> _Stated task_
Copy every line of the material below word for word, leaving out the pictures.

· · · · · · ·

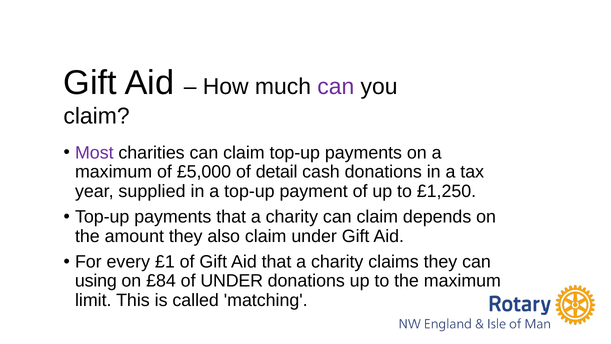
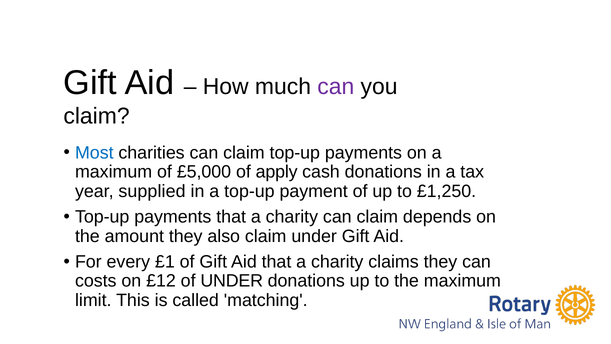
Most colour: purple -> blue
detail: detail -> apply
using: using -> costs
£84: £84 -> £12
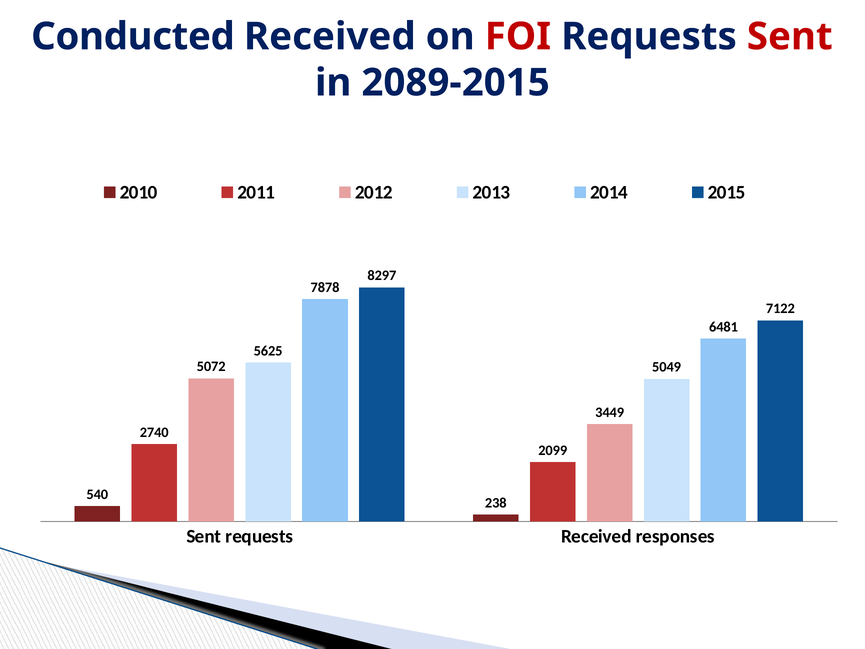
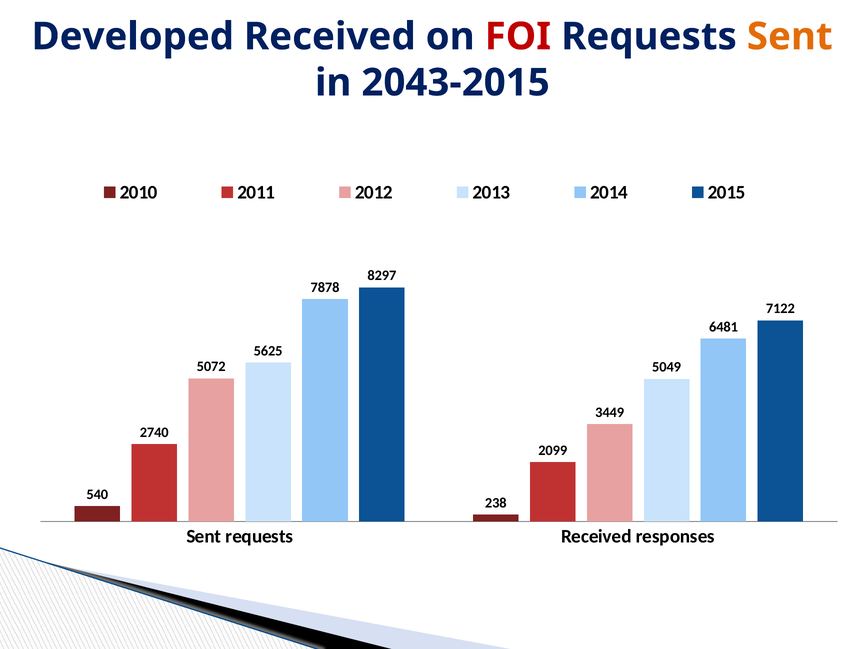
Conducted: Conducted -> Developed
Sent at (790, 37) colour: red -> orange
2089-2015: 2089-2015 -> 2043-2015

· · · · · · ·

> _Correct result_
Most colour: purple -> blue
detail: detail -> apply
using: using -> costs
£84: £84 -> £12
Conducted: Conducted -> Developed
Sent at (790, 37) colour: red -> orange
2089-2015: 2089-2015 -> 2043-2015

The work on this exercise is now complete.